- Location: Syktyvkar, Russia
- Dates: 27 March – 3 April (Division A)

= 2022 Bandy World Championship =

International sport competition

The 2022 Bandy World Championship was to be held from 27 March to 3 April 2022 in Syktyvkar, Russia.

==History==
The championship was originally scheduled to take place from 30 March to 4 April 2021 but was postponed due to the COVID-19 pandemic.

The Federation of International Bandy (FIB) had announced that the 2020 Division A tournament in Irkutsk would be finalised in October 2021, and the subsequent World Championship in Syktyvkar (originally scheduled for 2021) would instead be played in 2022. On 24 August 2021, Sweden announced its withdrawals from the competition in Irkutsk, due to the continued threat of COVID-19; Finland and Norway had already made the same decisions earlier. Subsequently, on 30 August 2021, the FIB decided to postpone the championships once again, now to March - April 2022.
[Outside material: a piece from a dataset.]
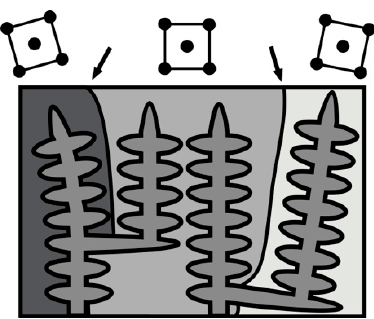
Figure 14. Schematic illustration on the evolution of crystal mosaicity in SX superalloys: bending of primary and secondary dendrite arms. LAGBs are highlighted by arrows.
On 24 February 2022, the Finland's Bandy Association announced that they would not take part in the competition due to the Russian invasion of Ukraine that day. Later on the same day, Sweden, Norway, and the United States also pulled out of the tournament. The FIB then announced on 1 March 2022 that the tournament would be cancelled altogether due to so few countries wanting to participate.